#### Records to process
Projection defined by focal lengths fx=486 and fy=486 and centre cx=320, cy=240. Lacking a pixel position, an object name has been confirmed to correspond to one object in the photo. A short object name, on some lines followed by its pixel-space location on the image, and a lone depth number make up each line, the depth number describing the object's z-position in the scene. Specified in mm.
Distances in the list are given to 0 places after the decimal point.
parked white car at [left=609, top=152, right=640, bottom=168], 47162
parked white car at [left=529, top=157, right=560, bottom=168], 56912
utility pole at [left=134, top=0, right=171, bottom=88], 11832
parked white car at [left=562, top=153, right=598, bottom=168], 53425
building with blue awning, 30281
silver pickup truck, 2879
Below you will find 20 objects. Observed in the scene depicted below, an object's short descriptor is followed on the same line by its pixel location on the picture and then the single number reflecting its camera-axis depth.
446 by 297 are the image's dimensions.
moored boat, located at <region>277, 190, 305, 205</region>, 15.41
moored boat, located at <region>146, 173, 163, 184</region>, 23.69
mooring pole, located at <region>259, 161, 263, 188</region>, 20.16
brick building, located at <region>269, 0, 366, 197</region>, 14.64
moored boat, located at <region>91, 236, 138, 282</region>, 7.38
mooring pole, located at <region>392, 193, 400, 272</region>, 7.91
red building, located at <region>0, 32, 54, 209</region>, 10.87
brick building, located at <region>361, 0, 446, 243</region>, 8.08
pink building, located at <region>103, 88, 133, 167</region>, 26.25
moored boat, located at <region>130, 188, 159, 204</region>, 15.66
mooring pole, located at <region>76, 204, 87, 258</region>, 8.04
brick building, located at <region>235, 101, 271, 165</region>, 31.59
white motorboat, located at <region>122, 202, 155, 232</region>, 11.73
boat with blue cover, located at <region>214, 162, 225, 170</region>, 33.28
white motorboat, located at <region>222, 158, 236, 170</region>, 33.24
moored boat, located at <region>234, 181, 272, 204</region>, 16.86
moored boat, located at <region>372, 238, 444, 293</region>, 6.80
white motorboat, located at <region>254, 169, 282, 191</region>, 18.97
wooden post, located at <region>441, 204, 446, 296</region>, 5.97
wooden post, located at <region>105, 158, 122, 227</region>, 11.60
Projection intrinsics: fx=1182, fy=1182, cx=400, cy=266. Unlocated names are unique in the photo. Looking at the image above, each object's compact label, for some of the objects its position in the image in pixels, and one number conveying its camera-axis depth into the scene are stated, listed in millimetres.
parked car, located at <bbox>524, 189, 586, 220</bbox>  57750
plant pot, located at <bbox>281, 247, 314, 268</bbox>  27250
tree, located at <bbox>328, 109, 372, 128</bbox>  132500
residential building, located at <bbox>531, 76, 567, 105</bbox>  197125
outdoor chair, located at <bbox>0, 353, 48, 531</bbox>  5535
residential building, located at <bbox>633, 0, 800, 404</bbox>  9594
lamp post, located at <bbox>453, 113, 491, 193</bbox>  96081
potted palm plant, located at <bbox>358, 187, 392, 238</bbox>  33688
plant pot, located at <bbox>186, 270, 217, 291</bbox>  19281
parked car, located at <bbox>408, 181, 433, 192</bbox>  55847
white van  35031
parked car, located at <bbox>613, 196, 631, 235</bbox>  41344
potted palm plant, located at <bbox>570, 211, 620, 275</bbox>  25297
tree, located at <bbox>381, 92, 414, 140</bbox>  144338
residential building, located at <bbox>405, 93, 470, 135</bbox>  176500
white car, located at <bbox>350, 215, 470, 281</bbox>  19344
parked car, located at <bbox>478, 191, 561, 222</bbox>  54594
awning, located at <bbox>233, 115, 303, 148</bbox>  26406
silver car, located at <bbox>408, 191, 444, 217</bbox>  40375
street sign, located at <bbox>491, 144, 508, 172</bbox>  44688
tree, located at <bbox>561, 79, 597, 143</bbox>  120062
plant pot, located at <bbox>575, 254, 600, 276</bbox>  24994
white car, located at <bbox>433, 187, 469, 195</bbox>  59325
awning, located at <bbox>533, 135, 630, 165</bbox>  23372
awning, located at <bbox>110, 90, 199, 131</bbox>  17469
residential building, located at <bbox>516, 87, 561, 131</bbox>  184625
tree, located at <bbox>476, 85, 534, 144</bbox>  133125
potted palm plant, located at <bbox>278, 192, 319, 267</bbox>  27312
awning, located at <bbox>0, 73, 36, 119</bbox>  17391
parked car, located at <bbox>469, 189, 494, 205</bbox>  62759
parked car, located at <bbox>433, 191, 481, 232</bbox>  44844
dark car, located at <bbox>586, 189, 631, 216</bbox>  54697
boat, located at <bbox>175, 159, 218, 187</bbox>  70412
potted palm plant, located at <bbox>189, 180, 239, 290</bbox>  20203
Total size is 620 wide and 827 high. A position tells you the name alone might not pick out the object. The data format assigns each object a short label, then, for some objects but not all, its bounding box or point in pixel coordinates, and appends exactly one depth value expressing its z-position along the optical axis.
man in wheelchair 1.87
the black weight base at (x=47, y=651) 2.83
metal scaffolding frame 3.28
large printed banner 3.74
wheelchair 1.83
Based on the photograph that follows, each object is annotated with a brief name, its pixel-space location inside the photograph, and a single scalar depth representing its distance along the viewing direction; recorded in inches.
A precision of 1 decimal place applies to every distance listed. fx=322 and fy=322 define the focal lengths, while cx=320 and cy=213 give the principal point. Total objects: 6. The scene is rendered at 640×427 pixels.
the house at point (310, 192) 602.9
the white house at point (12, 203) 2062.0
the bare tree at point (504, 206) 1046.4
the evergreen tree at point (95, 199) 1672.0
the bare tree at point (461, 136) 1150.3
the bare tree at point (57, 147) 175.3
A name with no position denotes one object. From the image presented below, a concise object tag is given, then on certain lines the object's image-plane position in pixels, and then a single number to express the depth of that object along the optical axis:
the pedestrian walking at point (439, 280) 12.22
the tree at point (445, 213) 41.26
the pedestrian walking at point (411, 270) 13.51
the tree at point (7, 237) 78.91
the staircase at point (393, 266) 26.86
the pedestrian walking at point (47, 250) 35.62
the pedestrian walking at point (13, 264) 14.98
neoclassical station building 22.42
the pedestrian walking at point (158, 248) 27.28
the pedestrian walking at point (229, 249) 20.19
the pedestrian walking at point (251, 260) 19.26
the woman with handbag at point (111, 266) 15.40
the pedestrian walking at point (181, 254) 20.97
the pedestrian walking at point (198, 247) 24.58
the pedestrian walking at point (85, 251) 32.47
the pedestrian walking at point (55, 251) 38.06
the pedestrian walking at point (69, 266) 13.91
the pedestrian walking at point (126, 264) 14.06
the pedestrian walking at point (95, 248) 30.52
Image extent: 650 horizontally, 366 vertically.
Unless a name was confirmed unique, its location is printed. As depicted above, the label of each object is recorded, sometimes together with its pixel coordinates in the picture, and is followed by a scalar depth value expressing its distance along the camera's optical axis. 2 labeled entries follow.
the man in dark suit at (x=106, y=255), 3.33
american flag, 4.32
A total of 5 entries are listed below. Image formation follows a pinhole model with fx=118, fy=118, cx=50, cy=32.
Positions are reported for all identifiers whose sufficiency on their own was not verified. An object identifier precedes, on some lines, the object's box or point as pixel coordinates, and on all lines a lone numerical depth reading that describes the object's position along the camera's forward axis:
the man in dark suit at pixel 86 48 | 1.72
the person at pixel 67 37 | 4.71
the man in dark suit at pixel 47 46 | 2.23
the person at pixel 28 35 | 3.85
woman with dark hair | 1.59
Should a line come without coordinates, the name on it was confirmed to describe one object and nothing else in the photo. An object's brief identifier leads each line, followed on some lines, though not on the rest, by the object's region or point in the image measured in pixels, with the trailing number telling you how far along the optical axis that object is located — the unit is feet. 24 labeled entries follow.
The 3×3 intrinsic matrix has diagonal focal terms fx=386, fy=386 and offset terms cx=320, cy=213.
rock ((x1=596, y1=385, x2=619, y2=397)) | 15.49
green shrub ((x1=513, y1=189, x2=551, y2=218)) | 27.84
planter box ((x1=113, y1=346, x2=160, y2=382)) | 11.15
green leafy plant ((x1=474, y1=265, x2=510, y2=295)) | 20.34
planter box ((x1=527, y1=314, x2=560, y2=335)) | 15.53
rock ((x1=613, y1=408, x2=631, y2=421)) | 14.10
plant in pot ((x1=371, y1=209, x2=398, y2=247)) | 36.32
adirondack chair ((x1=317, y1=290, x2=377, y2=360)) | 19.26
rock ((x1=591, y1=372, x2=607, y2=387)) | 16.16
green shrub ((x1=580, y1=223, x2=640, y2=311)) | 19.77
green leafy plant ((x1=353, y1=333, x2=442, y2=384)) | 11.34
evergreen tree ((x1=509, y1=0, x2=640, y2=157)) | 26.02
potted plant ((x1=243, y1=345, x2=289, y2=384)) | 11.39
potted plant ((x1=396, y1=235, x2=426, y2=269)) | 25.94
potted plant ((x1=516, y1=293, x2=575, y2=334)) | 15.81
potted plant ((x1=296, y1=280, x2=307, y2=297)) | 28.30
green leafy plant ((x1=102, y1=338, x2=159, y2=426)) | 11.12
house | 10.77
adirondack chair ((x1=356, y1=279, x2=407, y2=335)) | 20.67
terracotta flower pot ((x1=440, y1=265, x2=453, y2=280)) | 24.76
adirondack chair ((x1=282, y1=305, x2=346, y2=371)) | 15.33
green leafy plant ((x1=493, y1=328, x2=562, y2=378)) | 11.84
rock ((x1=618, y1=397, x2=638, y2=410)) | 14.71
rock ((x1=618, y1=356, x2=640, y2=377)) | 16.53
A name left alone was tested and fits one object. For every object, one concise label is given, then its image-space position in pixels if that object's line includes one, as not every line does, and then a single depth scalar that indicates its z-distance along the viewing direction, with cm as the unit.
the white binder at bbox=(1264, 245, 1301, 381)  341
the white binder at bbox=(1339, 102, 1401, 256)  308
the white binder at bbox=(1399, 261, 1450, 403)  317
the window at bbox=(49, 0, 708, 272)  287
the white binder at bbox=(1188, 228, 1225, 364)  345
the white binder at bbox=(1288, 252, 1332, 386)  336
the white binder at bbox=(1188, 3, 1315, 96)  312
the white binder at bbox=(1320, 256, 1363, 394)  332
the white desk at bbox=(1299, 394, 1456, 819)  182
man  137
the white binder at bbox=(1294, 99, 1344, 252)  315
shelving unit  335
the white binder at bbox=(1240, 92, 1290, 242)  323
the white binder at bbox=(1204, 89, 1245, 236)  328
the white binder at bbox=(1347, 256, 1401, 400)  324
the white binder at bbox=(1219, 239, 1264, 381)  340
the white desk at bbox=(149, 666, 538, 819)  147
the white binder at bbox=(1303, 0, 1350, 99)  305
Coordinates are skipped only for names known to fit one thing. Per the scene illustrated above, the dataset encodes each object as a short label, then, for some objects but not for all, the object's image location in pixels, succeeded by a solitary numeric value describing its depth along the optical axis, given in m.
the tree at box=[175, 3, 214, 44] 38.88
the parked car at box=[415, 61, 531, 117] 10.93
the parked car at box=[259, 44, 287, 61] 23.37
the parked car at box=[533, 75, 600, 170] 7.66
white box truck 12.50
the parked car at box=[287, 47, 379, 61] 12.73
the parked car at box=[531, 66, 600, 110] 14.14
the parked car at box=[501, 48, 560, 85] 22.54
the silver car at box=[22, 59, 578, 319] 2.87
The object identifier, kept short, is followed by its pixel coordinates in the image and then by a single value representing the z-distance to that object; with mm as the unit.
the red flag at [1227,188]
########
◆ Work to complete: Among the records above, find each line containing the string "blue" and copy it.

◆ Written solution:
building with blue awning, 30281
boat with blue cover, located at <region>214, 162, 225, 170</region>, 33.28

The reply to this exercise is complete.